▶
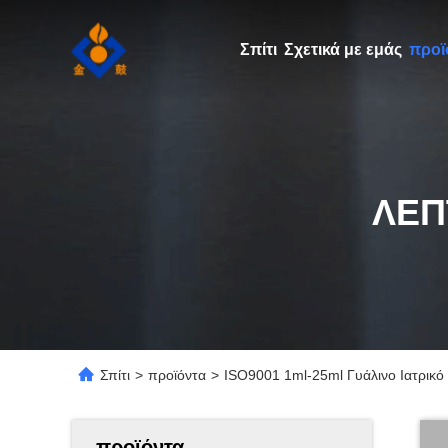
Σπίτι
Σχετικά με εμάς
προϊ
ΛΕΠ
Σπίτι
>
προϊόντα
>
ISO9001 1ml-25ml Γυάλινο Ιατρικό
προϊόντα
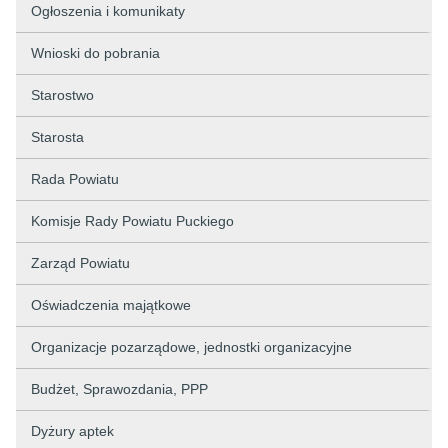
Ogłoszenia i komunikaty
Wnioski do pobrania
Starostwo
Starosta
Rada Powiatu
Komisje Rady Powiatu Puckiego
Zarząd Powiatu
Oświadczenia majątkowe
Organizacje pozarządowe, jednostki organizacyjne
Budżet, Sprawozdania, PPP
Dyżury aptek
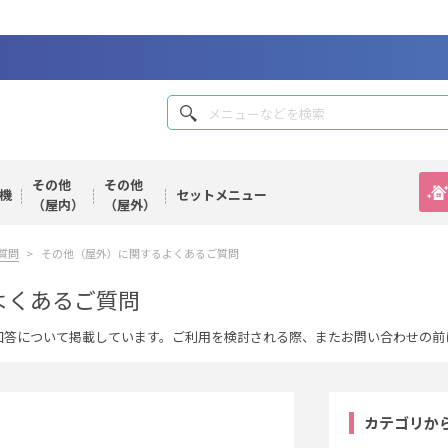
その他
その他
機
セット
メニュー
（屋内）
（屋外）
質問
その他（屋外）に関するよくあるご質問
よくあるご質問
回答について掲載しています。ご利用を検討される際、またお問い合わせの前
カテゴリか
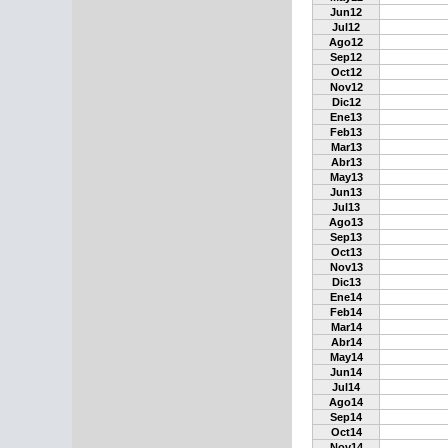
Jun12
Jul12
Ago12
Sep12
Oct12
Nov12
Dic12
Ene13
Feb13
Mar13
Abr13
May13
Jun13
Jul13
Ago13
Sep13
Oct13
Nov13
Dic13
Ene14
Feb14
Mar14
Abr14
May14
Jun14
Jul14
Ago14
Sep14
Oct14
Nov14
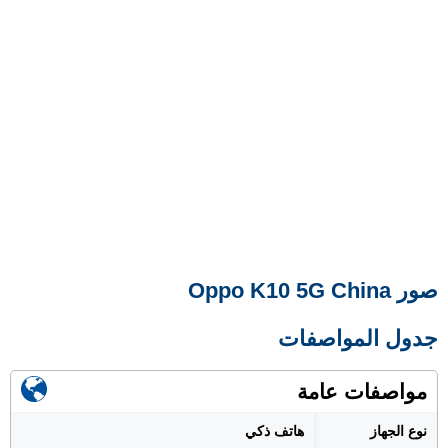
صور Oppo K10 5G China
جدول المواصفات
مواصفات عامة
نوع الجهاز
هاتف ذكي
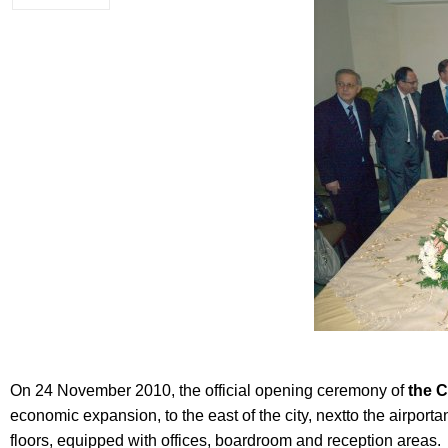
On 24 November 2010, the official opening ceremony of
the C
economic expansion, to the east of the city, nextto the airportan
floors, equipped with offices, boardroom and reception areas.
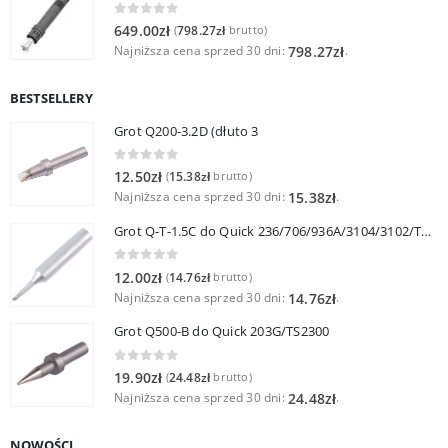
0
out of 5
649.00
zł
798.27
zł
(
brutto)
Najniższa cena sprzed 30 dni:
.
798.27
zł
BESTSELLERY
Grot Q200-3.2D (dłuto 3
0
out of 5
12.50
zł
15.38
zł
(
brutto)
Najniższa cena sprzed 30 dni:
.
15.38
zł
Grot Q-T-1.5C do Quick 236/706/936A/3104/3102/TS1100
0
out of 5
12.00
zł
14.76
zł
(
brutto)
Najniższa cena sprzed 30 dni:
.
14.76
zł
Grot Q500-B do Quick 203G/TS2300
0
out of 5
19.90
zł
24.48
zł
(
brutto)
Najniższa cena sprzed 30 dni:
.
24.48
zł
NOWOŚCI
◀
Task instructions ▸ Could you set down the data exactly as given, minus its pictures?

Solution for this task ▸
Σπίτι
Σχετικά με εμάς
προϊ
ΛΕΠ
Σπίτι
>
προϊόντα
>
ISO9001 1ml-25ml Γυάλινο Ιατρικό
προϊόντα
Ogłoszenia i komunikaty
Wnioski do pobrania
Starostwo
Starosta
Rada Powiatu
Komisje Rady Powiatu Puckiego
Zarząd Powiatu
Oświadczenia majątkowe
Organizacje pozarządowe, jednostki organizacyjne
Budżet, Sprawozdania, PPP
Dyżury aptek
その他
その他
機
セット
メニュー
（屋内）
（屋外）
質問
その他（屋外）に関するよくあるご質問
よくあるご質問
回答について掲載しています。ご利用を検討される際、またお問い合わせの前
カテゴリか
Jun12
Jul12
Ago12
Sep12
Oct12
Nov12
Dic12
Ene13
Feb13
Mar13
Abr13
May13
Jun13
Jul13
Ago13
Sep13
Oct13
Nov13
Dic13
Ene14
Feb14
Mar14
Abr14
May14
Jun14
Jul14
Ago14
Sep14
Oct14
Nov14
صور Oppo K10 5G China
جدول المواصفات
مواصفات عامة
نوع الجهاز
هاتف ذكي
On 24 November 2010, the official opening ceremony of
the C
economic expansion, to the east of the city, nextto the airportan
floors, equipped with offices, boardroom and reception areas.
0
out of 5
649.00
zł
798.27
zł
(
brutto)
Najniższa cena sprzed 30 dni:
.
798.27
zł
BESTSELLERY
Grot Q200-3.2D (dłuto 3
0
out of 5
12.50
zł
15.38
zł
(
brutto)
Najniższa cena sprzed 30 dni:
.
15.38
zł
Grot Q-T-1.5C do Quick 236/706/936A/3104/3102/TS1100
0
out of 5
12.00
zł
14.76
zł
(
brutto)
Najniższa cena sprzed 30 dni:
.
14.76
zł
Grot Q500-B do Quick 203G/TS2300
0
out of 5
19.90
zł
24.48
zł
(
brutto)
Najniższa cena sprzed 30 dni:
.
24.48
zł
NOWOŚCI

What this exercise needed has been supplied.